New Year’s Honours List unsurprising

data breaches

News of the New Year’s Honours List data leak that hit the headlines last week didn’t come as much of a surprise to us.

Unfortunately, we see these kinds of leaks happening all of the time. They’re usually caused by human error, which we assume is the root of this one, and in most cases, they’re entirely avoidable. The law is clear, and everyone should know their responsibilities and ought to know that publishing the addresses for those receiving honours can be a breach of the law.

It’s understood that more than 1,000 people have been affected by the issue, with concerns raised over the security for some of those whose data has been leaked.

The New Year’s Honours List data leak is serious

Make no mistake about it: The New Year’s Honours List data breach is incredibly serious. Whenever personal information is misused or exposed, a key thing to consider is the context of the data at the centre of the incident. In this case, we have celebrities and military personnel whose addresses have been leaked, which could put them in danger.

It’s understood that security experts have already suggested that some of those affected will need to reassess their current arrangements.

The Information Commissioner’s Office (ICO) is aware of the incident and is also said to be making enquiries. When you consider the provisional fines levied in the BA case of £183m and the Marriott case of £99m, the government themselves may well be on the end of a considerable fine.

Why we’re not surprised

We can only assume that the New Year’s Honours List incident has stemmed from human error. These kinds of human error incidents are incredibly common, and they happen a lot within the public sector specifically as well.

That’s why we’re really not surprised that something like this has happened. These kinds of leaks are taking place on an almost continual basis, and we’re taking on more and more claims for compensation for the victims affected.

The impact that a victim can suffer when their personal data has been leaked can be substantial, which is why the work that we do is so important.

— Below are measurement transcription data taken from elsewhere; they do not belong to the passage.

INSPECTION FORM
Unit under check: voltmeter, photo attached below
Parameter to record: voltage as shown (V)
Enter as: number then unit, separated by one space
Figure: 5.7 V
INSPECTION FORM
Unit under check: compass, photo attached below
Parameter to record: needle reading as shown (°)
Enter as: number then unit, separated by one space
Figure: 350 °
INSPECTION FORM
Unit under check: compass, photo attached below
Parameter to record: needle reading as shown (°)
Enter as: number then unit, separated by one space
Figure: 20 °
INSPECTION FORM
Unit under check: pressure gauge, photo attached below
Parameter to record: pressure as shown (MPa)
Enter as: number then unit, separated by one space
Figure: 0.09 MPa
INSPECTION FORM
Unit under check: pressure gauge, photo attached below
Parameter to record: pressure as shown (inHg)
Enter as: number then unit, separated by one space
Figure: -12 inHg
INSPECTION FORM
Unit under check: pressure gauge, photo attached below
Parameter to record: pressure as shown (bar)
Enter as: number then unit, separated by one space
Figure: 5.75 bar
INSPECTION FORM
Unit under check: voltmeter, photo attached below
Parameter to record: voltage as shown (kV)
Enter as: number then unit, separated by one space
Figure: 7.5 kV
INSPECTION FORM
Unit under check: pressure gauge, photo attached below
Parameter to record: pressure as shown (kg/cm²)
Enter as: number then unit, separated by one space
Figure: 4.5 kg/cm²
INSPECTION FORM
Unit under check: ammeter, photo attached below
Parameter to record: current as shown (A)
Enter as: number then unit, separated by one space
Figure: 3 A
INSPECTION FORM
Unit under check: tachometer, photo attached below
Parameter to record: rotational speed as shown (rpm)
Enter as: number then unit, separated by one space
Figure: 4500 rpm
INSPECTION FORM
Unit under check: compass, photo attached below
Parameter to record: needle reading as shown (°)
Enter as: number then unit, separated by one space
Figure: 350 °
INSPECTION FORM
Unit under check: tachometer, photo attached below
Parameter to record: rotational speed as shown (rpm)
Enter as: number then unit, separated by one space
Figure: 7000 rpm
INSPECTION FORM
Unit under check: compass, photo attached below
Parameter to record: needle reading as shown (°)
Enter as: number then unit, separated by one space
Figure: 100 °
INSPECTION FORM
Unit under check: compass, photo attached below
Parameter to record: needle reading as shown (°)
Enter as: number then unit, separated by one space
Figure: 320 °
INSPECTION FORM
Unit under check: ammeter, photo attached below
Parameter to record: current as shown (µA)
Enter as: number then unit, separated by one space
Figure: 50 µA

Although – in an ideal world – we’d prefer to see fewer breaches and better security, we know that this is somewhat of a pipe dream.

If the New Year’s Honours List incident is any kind of marker for what may be in store for the new decade, it seems that lessons are not being learned despite the introduction of the GDPR and the severe punishments that can now be issued.

Victims first

When it comes to the work that we do, we always aim to put the victims of leaks, breaches and hacks first.

Victims can be entitled to make a claim for compensation on a No Win, No Fee basis, and that’s what we specialise in.

No matter how big or small the data may be, if the exposure or misuse can cause distress and problems, victims can be entitled to compensation.